Assignment: List all the lines in these records that hold "linecap".

*** Supplied data ***

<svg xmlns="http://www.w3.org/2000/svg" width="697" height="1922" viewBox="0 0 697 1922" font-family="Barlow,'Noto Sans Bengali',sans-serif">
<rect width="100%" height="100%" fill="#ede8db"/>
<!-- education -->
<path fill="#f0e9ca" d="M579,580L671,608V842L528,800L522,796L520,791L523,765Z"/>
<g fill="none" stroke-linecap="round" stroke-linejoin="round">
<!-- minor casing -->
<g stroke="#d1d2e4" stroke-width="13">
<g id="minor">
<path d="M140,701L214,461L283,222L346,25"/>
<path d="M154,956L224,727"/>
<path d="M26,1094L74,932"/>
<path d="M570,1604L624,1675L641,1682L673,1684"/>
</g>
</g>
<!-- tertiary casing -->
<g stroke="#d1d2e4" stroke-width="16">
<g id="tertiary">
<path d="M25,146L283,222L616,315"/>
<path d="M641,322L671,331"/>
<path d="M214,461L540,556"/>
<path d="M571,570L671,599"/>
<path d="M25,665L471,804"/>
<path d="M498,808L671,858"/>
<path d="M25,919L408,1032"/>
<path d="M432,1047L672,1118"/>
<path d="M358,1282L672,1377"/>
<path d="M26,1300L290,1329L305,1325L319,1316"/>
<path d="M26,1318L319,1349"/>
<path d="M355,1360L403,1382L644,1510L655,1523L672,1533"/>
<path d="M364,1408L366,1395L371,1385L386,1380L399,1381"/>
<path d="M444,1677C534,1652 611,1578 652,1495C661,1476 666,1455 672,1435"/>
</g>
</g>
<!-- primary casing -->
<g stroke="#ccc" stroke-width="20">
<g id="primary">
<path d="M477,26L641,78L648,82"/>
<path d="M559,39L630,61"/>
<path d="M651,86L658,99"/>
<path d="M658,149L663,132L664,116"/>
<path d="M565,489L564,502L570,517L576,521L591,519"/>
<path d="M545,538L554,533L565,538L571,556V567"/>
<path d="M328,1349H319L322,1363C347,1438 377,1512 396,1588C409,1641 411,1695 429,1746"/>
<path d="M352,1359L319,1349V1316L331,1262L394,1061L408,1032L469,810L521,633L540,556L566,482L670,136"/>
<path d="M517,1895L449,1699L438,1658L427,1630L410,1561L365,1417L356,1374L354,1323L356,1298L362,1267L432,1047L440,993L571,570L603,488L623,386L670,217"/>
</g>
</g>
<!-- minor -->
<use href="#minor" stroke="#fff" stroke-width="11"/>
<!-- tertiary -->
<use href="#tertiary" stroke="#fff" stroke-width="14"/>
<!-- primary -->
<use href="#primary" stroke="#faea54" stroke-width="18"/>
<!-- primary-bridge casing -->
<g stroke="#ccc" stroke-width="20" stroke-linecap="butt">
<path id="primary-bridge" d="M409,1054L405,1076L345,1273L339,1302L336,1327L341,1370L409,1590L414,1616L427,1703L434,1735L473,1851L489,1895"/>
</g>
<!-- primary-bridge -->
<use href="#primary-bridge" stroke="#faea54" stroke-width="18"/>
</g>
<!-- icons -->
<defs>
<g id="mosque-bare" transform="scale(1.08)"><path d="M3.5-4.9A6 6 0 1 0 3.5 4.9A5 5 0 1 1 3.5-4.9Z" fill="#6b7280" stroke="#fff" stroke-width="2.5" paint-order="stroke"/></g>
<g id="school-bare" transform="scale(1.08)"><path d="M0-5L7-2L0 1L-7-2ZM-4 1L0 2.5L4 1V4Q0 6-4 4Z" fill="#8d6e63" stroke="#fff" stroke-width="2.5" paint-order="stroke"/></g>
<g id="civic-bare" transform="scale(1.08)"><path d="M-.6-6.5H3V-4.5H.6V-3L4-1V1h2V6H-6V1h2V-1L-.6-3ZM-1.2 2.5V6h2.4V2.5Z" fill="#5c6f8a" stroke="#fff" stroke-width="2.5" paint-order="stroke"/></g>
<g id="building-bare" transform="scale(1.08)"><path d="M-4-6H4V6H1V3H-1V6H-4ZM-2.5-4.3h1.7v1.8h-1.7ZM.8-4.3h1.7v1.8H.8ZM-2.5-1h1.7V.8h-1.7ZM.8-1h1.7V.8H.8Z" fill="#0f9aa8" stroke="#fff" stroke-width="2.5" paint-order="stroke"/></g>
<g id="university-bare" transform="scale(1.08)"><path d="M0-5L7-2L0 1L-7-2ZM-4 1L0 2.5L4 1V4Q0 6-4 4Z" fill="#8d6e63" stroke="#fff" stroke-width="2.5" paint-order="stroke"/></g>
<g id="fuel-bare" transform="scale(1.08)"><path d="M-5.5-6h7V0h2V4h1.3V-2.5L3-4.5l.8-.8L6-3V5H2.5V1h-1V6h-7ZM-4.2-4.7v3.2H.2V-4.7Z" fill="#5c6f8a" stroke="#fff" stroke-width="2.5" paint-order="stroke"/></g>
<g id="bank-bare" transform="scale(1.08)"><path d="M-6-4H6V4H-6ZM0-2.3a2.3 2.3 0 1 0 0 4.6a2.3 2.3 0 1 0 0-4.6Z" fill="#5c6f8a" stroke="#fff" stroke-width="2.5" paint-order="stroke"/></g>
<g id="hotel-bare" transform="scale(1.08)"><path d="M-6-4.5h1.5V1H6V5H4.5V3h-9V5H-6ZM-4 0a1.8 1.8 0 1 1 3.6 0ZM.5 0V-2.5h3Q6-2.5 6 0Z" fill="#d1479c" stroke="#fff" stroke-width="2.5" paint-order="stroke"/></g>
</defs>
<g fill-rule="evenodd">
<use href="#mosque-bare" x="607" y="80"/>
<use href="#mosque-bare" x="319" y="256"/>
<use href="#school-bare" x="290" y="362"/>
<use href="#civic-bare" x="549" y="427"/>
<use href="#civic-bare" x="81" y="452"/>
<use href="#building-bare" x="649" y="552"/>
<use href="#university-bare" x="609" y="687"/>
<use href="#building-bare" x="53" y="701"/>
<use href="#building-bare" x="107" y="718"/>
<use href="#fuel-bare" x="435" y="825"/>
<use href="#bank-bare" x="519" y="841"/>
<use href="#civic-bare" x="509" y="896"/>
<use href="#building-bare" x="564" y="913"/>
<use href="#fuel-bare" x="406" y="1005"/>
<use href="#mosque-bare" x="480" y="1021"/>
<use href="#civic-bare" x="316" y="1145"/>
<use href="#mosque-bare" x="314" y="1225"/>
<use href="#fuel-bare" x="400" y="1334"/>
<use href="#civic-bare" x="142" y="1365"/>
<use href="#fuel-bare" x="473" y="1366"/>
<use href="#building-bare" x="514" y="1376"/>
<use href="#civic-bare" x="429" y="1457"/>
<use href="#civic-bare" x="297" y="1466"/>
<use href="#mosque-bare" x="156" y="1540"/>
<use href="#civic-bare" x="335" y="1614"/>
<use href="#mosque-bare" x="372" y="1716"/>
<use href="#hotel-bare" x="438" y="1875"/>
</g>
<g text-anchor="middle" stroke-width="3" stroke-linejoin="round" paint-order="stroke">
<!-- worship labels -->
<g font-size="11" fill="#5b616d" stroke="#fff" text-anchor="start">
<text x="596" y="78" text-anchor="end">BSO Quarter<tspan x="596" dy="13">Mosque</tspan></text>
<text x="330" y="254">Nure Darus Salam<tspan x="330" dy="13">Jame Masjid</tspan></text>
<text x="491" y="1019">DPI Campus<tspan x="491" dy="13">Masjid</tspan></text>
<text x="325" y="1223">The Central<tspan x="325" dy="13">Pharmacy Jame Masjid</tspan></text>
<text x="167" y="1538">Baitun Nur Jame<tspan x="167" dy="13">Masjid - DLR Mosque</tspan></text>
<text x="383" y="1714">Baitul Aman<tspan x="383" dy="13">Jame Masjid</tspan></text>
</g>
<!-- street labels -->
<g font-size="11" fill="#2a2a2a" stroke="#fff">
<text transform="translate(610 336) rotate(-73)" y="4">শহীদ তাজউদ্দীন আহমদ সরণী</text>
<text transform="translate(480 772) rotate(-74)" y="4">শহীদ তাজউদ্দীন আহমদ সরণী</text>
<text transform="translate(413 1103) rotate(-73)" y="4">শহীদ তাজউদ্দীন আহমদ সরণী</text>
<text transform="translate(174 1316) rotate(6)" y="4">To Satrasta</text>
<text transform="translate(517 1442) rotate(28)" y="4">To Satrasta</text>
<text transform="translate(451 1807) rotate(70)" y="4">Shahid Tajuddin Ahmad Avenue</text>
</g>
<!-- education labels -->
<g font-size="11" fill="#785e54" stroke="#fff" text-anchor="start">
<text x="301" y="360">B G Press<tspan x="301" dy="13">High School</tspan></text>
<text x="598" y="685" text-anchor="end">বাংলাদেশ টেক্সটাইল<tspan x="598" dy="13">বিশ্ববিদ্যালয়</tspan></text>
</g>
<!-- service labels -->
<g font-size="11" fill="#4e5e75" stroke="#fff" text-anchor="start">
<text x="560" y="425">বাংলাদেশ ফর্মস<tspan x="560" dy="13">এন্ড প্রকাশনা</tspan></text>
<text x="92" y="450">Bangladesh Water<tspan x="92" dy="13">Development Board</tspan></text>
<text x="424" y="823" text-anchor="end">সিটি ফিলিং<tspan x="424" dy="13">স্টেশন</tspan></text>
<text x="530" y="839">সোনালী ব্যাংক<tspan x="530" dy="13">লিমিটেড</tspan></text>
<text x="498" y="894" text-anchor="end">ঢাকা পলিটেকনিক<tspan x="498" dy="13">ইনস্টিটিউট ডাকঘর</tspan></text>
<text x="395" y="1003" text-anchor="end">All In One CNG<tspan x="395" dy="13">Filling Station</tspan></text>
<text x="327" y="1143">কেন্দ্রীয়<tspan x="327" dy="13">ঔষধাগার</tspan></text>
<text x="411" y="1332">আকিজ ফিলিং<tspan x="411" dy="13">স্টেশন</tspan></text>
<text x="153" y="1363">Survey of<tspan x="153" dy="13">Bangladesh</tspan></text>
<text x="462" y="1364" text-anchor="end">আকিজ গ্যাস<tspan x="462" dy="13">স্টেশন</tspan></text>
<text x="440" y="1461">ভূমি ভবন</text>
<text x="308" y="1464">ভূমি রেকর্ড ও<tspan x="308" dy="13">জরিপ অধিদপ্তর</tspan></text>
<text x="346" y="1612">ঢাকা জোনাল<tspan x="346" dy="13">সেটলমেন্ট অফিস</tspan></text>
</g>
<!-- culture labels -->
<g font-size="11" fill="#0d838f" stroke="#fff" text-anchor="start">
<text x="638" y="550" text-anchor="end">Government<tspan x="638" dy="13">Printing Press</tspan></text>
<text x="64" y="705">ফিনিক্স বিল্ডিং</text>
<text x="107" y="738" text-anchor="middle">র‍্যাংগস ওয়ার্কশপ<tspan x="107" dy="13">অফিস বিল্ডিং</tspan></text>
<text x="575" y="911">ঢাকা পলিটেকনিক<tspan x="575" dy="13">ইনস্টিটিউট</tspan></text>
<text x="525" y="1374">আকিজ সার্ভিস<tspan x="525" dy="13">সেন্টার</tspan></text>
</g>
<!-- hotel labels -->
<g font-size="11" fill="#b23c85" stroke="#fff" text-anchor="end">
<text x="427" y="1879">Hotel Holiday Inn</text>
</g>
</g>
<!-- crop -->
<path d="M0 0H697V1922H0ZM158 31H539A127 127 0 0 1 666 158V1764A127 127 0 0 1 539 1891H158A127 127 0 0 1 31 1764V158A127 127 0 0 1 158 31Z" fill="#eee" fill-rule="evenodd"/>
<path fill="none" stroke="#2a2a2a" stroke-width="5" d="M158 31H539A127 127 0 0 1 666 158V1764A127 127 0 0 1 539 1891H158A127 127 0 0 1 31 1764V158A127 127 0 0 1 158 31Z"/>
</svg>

*** End of Supplied data ***

Result of this exercise:
<g fill="none" stroke-linecap="round" stroke-linejoin="round">
<g stroke="#ccc" stroke-width="20" stroke-linecap="butt">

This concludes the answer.